The DRF sells its speed ratings as well as analysis of pedigree and past performances. There's value in that and it definitely justifies the cost of their publication and the other publications that perform similar work.

The critical issue with your stance is that users have no options to aggregate their own data easily. The free PPs Equibase offers have been scrapped before and I know of several specific instances where the creators of those scrappers were sent cease and desist for collecting the information Equibase otherwise provides for free. Even to Github to remove the repository that contains the code.

I'm not advocating scrapping (please don't scrape sites like that) but there isn't any industry interest in providing modern consumable data. Wouldn't it be in Equibases best interest to put that information behind an API and sell access to the public? The industry actively discourages using publicly available data.

phillc73 · on Sept 3, 2019

Charging a lot for the data is self defeating. In order for the sport to grow, more people need to be interested in the sport. One measure of interest is betting turnover. And a proportion of betting turnover is usually used to fund the industry. In order to increase betting turnover, one strategy could be to make the data free and easily accessible in an automated, machine readable form.

I really do not care about the likes of DRF or Equibase and how long they will or won't exist. I think it is upon the industry itself to ensure this data is available free and easily accessible. Look at Hong Kong as the alpha example.
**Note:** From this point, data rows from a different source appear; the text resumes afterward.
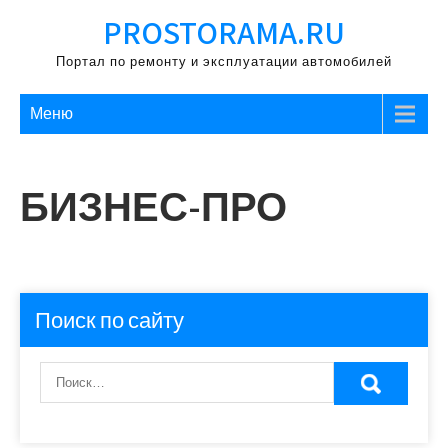
Перейти
PROSTORAMA.RU
к
содержимому
Портал по ремонту и эксплуатации автомобилей
Меню
БИЗНЕС-ПРО
Поиск по сайту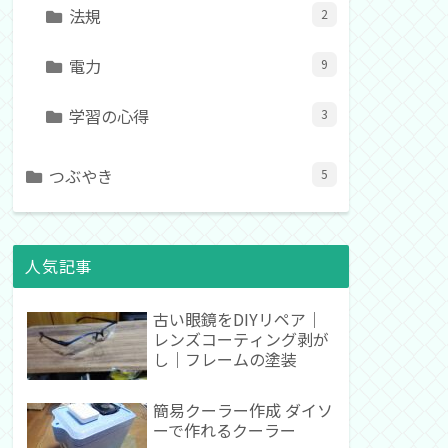
法規
2
電力
9
学習の心得
3
つぶやき
5
人気記事
古い眼鏡をDIYリペア｜
レンズコーティング剥が
し｜フレームの塗装
簡易クーラー作成 ダイソ
ーで作れるクーラー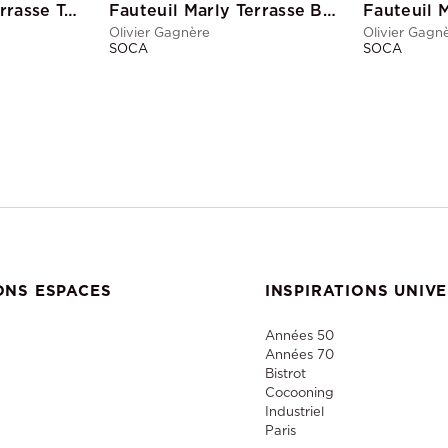
Fauteuil Marly Terrasse Taupe
Fauteuil Marly Terrasse Blanc Passepoil Beige
Fauteuil 
Olivier Gagnère
Olivier Gagn
SOCA
SOCA
ONS ESPACES
INSPIRATIONS UNIV
Années 50
Années 70
Bistrot
Cocooning
Industriel
Paris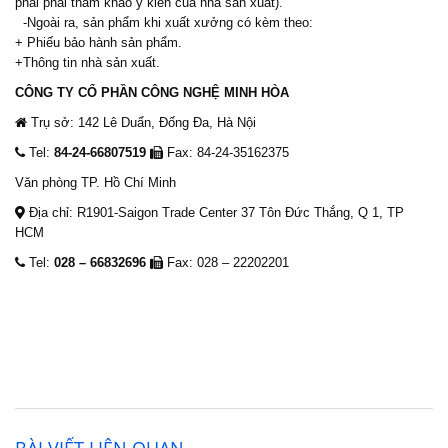
phải phải tham khảo ý kiến của nhà sản xuất).
-Ngoài ra, sản phẩm khi xuất xưởng có kèm theo:
+ Phiếu bảo hành sản phẩm.
+Thông tin nhà sản xuất.
CÔNG TY CỔ PHẦN CÔNG NGHỆ MINH HÒA
Trụ sở: 142 Lê Duẩn, Đống Đa, Hà Nội
Tel:
84-24-66807519
Fax: 84-24-35162375
Văn phòng TP. Hồ Chí Minh
Địa chỉ: R1901-Saigon Trade Center 37 Tôn Đức Thắng, Q 1, TP
HCM
Tel:
028 – 66832696
Fax: 028 – 22202201
BÀI VIẾT LIÊN QUAN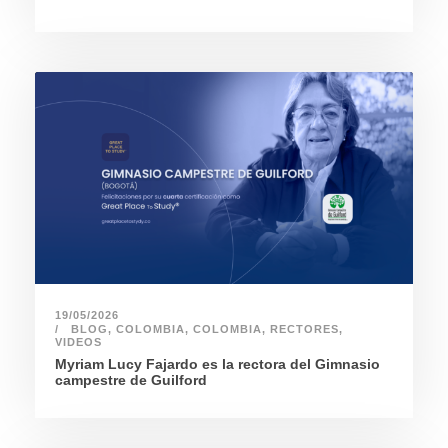
19/05/2026
BLOG
,
COLOMBIA
,
COLOMBIA
,
RECTORES
,
VIDEOS
Myriam Lucy Fajardo es la rectora del Gimnasio
campestre de Guilford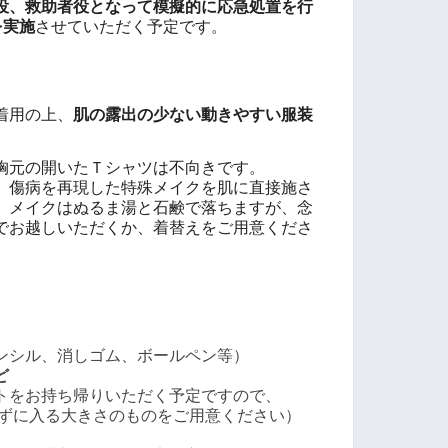
役、救助者役となって模擬的に応急処置を行
を実施
させていただく予定です。
着用の上、
肌の露出の少ない
動きやすい服装
胸元の開いたＴシャツは不向き
です。
、傷病を再現した特殊メイクを
肌に直接施さ
。
メイクはぬるま湯と石鹸で落ちますが、念
で
お越しいただくか、着替えをご用意くださ
ンシル、消しゴム、ボールペン等）
ど
をお持ち帰りいただく予定ですので、
に入る大きさのものをご用意ください）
Loads of free data, huge betting turnover, well funded industry.

listenallyall · on Sept 3, 2019

You may not care about DRF, but it is the sole source for a typical horseplayer to get reliable information about the horses, without which, these players would have zero guidance and likely abandon the sport.

DRF makes racing data easily accessible. If it was left to the tracks, which are independent entities (unlike NFL/NBA/MLB), an horseplayer would have to compile past performances from dozens of sources. The fields of a single day's race card may have run at 30 or more individual venues, in aggregate. Even if that data were free (well, the result charts and replay videos are already free, so technically this is already possible) if would take a ton of work to assemble it all in a digestible format -- which the DRF does for 6 bucks.

I don't believe HK offers free data that is not available from American tracks. There is no API, the result charts are less detailed than American tracks. If info was so freely available to everyone, how would someone like Bill Benter gain such a huge advantage? Why wouldn't he replicate his methods in the US? Probably because the US makes MORE data available.

JoeAltmaier · on Sept 3, 2019

Its a business, around a game. I guess they can do whatever they want with it.